Colonial Perspectives: Works from the Louise Bulkeley Dillingham Collection

Discovery, Exploration, and Colonization

In 1493, following his return from his first voyage, Christopher Columbus journeyed through Spain to meet the Catholic Kings in Barcelona. This triumphal procession, displayed items of interest and wealth from what was quickly dubbed the New World. Alongside these objects marched eight to ten Taino Indians dressed in their native costumes, captured by Columbus in the Caribbean. News of these new far off lands and their exotic landscapes full of mysterious inhabitants would spread throughout Europe, capturing the collective curiosity of all sectors of the population.
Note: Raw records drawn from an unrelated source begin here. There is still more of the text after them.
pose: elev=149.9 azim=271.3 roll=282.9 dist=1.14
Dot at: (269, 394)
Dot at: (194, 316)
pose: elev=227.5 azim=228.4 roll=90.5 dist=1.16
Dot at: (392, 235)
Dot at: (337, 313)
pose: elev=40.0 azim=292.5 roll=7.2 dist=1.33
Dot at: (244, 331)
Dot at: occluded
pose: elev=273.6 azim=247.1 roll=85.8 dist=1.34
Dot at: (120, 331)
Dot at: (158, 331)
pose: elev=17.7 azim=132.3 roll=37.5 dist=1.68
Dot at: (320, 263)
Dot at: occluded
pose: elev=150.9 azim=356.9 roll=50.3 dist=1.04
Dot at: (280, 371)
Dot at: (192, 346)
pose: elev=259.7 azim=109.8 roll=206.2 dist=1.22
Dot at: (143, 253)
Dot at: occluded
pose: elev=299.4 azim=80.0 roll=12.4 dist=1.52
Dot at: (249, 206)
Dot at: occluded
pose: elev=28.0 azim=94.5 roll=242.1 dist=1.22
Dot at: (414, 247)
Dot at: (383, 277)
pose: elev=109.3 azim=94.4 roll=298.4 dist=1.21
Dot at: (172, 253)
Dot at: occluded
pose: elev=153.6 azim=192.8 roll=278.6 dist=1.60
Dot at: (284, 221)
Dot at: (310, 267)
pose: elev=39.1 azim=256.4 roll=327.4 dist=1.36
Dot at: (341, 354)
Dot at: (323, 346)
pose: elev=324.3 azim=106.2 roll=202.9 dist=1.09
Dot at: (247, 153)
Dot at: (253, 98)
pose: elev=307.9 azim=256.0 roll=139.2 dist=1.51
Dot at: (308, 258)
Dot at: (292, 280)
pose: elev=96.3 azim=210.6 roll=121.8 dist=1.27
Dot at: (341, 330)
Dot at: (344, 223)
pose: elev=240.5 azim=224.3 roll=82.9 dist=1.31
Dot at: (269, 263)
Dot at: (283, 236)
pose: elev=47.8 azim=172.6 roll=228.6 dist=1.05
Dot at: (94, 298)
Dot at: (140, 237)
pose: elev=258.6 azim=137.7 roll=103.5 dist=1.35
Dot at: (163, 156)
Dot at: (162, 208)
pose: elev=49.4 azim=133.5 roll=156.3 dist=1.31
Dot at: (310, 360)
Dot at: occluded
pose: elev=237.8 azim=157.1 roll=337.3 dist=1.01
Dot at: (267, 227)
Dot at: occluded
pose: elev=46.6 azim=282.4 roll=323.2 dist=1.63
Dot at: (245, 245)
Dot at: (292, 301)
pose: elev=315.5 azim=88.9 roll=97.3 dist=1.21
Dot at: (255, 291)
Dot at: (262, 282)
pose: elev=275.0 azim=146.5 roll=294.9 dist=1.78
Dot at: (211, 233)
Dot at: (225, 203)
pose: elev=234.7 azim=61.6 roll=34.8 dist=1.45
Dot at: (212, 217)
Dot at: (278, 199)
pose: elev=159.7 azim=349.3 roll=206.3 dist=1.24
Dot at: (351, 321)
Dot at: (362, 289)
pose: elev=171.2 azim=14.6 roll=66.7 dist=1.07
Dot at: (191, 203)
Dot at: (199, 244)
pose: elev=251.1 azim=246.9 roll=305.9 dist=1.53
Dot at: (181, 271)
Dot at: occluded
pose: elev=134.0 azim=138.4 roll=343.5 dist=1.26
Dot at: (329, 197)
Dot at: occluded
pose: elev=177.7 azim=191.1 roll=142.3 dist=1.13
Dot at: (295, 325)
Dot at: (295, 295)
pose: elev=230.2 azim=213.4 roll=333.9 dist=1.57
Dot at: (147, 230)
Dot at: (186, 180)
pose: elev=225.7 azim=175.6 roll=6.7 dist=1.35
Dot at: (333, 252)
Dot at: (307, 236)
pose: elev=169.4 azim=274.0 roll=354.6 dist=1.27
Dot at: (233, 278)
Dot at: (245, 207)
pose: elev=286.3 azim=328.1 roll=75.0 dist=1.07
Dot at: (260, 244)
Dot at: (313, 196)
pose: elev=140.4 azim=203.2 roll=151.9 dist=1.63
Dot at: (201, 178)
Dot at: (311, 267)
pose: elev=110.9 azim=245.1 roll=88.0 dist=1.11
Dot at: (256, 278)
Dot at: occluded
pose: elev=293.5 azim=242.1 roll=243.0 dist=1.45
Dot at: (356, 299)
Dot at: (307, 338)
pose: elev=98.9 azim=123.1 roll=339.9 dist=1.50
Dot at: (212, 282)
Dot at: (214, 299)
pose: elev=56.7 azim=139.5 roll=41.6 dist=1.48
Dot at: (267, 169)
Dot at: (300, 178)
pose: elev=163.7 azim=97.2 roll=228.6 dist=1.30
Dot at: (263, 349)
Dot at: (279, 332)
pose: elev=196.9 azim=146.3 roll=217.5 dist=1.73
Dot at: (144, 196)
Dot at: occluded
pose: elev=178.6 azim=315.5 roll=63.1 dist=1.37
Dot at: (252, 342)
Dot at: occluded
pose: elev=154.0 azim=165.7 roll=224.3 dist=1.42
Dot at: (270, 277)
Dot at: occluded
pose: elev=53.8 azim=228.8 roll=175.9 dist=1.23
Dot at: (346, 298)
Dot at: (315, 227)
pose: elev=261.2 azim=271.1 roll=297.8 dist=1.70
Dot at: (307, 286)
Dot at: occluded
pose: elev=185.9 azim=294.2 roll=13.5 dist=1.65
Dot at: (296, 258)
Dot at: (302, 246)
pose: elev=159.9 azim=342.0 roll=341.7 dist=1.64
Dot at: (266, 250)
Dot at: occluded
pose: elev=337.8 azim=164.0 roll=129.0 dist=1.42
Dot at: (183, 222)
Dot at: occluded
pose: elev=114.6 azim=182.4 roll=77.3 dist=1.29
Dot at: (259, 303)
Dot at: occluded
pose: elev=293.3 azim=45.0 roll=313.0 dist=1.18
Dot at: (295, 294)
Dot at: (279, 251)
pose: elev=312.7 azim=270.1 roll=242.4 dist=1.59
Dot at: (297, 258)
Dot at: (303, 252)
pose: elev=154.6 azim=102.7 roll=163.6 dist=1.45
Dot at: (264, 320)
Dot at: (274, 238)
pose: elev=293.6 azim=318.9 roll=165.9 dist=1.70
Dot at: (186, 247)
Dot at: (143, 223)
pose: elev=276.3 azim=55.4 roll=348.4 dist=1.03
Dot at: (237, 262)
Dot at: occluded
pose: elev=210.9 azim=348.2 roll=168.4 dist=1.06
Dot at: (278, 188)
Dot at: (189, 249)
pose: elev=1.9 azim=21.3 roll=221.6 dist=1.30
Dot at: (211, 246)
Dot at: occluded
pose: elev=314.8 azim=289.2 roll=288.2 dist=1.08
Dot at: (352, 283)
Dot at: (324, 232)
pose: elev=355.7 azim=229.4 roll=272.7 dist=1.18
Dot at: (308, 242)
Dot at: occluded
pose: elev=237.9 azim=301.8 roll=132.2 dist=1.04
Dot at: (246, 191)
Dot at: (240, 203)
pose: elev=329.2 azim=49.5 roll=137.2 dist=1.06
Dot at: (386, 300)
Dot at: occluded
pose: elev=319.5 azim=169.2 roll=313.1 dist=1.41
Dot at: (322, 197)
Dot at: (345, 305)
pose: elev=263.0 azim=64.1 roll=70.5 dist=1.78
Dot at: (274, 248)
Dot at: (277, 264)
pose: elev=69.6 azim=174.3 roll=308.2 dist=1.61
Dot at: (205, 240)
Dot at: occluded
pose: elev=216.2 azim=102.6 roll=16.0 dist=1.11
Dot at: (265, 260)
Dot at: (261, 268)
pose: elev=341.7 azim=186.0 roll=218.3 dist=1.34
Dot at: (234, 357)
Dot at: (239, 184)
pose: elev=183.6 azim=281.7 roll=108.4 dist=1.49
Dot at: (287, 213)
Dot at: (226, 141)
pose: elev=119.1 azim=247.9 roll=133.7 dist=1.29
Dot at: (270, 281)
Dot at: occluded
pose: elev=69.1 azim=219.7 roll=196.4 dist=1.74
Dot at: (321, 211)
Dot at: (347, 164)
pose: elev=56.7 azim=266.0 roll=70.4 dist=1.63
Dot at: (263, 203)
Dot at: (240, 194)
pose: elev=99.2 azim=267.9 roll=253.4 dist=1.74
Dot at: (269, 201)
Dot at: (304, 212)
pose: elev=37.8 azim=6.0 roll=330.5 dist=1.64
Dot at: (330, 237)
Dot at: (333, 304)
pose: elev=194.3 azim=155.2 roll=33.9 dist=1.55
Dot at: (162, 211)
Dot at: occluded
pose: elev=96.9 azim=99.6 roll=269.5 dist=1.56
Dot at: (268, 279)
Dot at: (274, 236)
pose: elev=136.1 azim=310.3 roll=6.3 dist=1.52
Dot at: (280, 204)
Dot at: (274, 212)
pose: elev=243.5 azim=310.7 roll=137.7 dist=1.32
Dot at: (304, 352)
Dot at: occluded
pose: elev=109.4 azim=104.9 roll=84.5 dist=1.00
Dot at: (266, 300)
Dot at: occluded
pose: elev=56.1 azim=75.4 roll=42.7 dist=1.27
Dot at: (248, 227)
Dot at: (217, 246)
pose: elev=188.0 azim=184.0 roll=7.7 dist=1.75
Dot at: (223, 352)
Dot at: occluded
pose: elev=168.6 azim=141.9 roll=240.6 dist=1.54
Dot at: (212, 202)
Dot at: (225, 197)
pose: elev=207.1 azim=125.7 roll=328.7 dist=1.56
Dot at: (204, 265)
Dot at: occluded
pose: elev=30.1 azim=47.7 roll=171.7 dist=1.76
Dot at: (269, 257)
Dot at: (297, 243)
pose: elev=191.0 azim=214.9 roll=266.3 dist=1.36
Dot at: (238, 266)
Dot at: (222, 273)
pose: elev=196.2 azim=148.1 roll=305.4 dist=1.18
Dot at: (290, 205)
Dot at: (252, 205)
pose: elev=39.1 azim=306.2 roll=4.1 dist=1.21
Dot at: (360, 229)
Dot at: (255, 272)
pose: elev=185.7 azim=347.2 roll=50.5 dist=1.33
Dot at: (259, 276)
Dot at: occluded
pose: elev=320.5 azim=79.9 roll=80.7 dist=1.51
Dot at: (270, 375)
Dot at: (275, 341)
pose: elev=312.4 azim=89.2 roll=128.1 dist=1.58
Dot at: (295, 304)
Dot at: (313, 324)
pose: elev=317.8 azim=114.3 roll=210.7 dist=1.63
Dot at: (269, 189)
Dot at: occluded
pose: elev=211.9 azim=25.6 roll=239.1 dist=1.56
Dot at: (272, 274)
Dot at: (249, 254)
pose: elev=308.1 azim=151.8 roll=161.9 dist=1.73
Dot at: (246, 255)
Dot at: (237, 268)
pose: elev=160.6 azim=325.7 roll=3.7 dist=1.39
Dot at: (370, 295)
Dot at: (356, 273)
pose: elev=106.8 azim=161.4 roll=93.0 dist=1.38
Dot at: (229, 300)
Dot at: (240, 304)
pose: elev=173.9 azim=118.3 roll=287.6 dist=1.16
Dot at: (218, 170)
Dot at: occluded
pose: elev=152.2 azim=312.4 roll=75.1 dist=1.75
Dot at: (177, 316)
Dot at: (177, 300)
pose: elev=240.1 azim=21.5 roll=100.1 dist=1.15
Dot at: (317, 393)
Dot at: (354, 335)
Accounts such as the General and Natural History of the Indies by Gonzalo Fernández de Oviedo introduced Europeans to the Americas, providing descriptions of the plants, animals, and people one could encounter there. As exploration progressed this work and those like it would become the inspiration and guides of early settlers in the Spanish colonies, furnishing them with descriptions, and sometimes images, of plants, animals, and the customs of indigenous peoples.

As the encounter between Spanish settler and native progressed and a new Spanish colonial society was created, these texts were revised and expanded. New works were written to guide the growing colonies, such as Juan Francisco de Montemayor’s Sumarios De La Recopilacion General De Las Leyes, which provided summaries of all the laws and ordinances imposed on the colonies by the Spanish government. It is also possible to read a growing sense of identity within these new works, which would later develop into the national consciousnesses of the eighteenth and nineteenth centuries that placed Latin American territories on the path toward independence.